Health minister defends UK testing approach after Whitty remarks
Chief medical officer had said lessons could be learned from German Covid-19 test system
A doctor collects a coronavirus test from a driver at a test centre on the grounds of a school in Fürstenwalde, Germany. Photograph: Patrick Pleul/AP
A health minister has insisted the UK “hasn’t got the testing issue wrong” after Prof Chris Whitty, the chief medical officer, said there were lessons to learn from Germany’s high testing rate and slower increase in deaths.
Edward Argar, who toured the broadcast studios on Wednesday morning, said the UK recognised it needed to ramp up the number of tests being carried out but downplayed the importance of Germany as a model to follow.
He said the UK was seeing “rapid increases in testing” to about 14,000 a day and that Matt Hancock, the health secretary, was determined to meet his target of 100,000 a day.
But asked about Whitty’s view that Germany had “got ahead” on testing, Argar said there were other factors in the country’s apparent success in flattening its curve.
“I would absolutely expect him to say we need to look at what other countries have done that has had a really positive impact,” he told Sky News. “But I would come back to his caveats in which he did also say there were a whole range of factors for why Germany’s death rate does at the moment appear to be lower.”
He also repeated suggestions that the UK lockdown was likely to be extended next week, even though the government has refused to confirm that.
“We need to start seeing the numbers coming down and that’s when you’re in the negative,” he told BBC Breakfast. “That’s when you have a sense when that’s sustained over a period of time, that you can see it coming out of that.
“We’re not there yet and I don’t exactly know when we will be. The scientists will tell us that they are constantly modelling the data and they’re constantly looking at those stats.
“We should also remember there is always a lag of a couple of weeks in the hospitalisation and death rate data behind the actions that we’ve taken to try to slow it down because that’s the nature of the disease.”
Experts have said the UK should not be coming out of the lockdown without developing a clear strategy for stamping out the virus in new hotspots by mass testing.
Ministers have been challenged repeatedly during the pandemic over their failure to increase testing quickly enough, prompting Hancock to promise to deliver 100,000 tests a day by the end of April.
Asked about the differences with Germany, where the number of deaths appear to be increasing less rapidly than in the UK, Whitty told the daily government press briefing on Tuesday: “We all know that Germany got ahead in terms of its ability to do testing for the virus, and there’s a lot to learn from that.” Germany is able to test 500,000 patients a week and is under pressure to increase this further.
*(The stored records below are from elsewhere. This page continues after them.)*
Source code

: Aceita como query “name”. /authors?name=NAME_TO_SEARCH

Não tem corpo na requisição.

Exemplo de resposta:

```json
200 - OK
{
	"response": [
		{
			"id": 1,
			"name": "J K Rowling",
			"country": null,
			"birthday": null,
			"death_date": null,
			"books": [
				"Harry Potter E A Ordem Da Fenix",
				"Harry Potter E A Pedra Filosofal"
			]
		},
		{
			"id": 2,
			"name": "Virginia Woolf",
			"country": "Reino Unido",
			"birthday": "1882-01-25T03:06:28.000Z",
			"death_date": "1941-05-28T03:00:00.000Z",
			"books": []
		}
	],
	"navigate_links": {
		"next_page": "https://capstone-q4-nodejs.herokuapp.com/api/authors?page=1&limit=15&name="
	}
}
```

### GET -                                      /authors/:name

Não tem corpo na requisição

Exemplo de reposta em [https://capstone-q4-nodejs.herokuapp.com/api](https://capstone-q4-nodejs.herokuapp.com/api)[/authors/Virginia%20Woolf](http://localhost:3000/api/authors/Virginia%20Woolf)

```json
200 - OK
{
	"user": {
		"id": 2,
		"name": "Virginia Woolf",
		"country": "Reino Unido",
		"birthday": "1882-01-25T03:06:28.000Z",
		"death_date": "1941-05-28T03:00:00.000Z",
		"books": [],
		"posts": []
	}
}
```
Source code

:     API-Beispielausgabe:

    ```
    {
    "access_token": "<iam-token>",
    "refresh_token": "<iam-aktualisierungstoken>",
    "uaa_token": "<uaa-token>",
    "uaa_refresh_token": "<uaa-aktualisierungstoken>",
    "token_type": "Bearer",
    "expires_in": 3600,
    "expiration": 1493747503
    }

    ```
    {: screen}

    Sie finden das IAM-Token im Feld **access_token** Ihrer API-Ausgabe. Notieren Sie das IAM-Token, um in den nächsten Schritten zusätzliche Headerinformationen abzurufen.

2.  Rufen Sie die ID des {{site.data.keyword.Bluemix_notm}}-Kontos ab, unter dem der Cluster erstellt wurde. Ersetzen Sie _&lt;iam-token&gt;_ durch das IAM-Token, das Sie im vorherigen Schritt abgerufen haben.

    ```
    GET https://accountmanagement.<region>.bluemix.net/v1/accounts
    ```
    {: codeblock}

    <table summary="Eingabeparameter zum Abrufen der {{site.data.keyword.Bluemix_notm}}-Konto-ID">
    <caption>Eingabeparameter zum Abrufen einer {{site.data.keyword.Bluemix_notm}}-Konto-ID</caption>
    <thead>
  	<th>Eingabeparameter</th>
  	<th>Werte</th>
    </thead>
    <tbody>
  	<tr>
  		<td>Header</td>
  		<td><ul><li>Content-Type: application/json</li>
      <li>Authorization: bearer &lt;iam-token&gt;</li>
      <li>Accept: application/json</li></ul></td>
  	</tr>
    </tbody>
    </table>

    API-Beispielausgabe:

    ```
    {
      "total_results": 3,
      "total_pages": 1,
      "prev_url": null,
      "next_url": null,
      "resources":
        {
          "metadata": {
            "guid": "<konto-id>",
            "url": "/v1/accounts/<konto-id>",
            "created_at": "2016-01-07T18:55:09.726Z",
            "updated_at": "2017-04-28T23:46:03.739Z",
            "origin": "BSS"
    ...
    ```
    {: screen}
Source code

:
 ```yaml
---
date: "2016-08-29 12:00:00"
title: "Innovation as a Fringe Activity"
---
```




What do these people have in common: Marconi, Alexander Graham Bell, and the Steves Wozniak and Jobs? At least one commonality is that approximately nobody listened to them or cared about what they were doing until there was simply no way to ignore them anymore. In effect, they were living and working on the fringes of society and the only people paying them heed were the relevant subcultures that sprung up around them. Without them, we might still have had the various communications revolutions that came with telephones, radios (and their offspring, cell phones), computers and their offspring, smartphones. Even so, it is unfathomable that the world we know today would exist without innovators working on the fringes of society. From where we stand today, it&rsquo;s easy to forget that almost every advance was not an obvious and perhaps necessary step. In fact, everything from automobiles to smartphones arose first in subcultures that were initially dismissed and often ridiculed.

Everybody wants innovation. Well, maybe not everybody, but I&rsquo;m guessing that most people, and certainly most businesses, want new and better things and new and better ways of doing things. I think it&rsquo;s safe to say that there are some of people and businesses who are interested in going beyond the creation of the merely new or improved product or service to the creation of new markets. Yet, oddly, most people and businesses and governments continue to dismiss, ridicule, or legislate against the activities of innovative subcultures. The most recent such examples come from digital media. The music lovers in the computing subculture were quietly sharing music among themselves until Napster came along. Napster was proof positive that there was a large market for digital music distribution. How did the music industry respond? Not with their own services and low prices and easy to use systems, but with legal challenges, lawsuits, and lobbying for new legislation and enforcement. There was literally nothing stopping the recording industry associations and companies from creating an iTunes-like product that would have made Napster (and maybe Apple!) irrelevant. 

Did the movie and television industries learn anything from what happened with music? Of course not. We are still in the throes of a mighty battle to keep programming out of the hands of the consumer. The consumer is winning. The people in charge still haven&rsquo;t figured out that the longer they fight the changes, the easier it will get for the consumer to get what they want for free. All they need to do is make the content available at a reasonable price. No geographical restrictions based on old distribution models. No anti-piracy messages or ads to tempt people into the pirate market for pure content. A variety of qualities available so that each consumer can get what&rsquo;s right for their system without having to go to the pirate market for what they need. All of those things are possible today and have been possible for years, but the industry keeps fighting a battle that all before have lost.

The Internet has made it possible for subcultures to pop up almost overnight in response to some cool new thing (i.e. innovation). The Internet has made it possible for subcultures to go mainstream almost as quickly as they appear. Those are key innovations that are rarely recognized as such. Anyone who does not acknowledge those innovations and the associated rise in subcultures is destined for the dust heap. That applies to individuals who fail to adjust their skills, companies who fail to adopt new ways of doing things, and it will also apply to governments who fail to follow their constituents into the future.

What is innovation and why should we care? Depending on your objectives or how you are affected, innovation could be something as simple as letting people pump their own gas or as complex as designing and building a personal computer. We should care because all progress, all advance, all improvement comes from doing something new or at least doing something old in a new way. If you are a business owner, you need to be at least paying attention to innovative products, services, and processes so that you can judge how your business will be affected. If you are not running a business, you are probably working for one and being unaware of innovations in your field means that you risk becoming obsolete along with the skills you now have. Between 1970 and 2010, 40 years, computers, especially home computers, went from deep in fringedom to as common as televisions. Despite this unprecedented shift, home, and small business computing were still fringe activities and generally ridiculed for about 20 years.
Whitty had interjected after the government’s chief scientific adviser, Sir Patrick Vallance, gave a more circumspect reply, saying: “The German curve looks as though it’s lower at the moment, and that is important, and I don’t have a clear answer to exactly what is the reason for that.”
Widespread testing is regarded by many experts as a precondition for lifting the UK lockdown, which Vallance said on Tuesday appeared to be helping to control the spread of the disease.
The former health secretary Jeremy Hunt has repeatedly challenged his successor over whether the government is testing widely enough, and the shadow health secretary, Jon Ashworth, has also pressed the issue, despite being generally supportive of the government’s approach.
There has been particular concern about the lack of availability of tests for NHS staff. Announcing the latest figures on Tuesday, the foreign secretary, Dominic Raab, said 213,181 people had been tested for Covid-19, of whom 55,242 had tested positive.
The government took a decision when it announced the shift from “containing” the virus to “suppressing” it, saying it would no longer seek to isolate individual cases but instead would only test hospital patients.
The 100,000-a-day target has been thrown into doubt in recent days by the fact that several potential antibody tests – to determine whether people have contracted the virus in the past – have so far proved ineffective.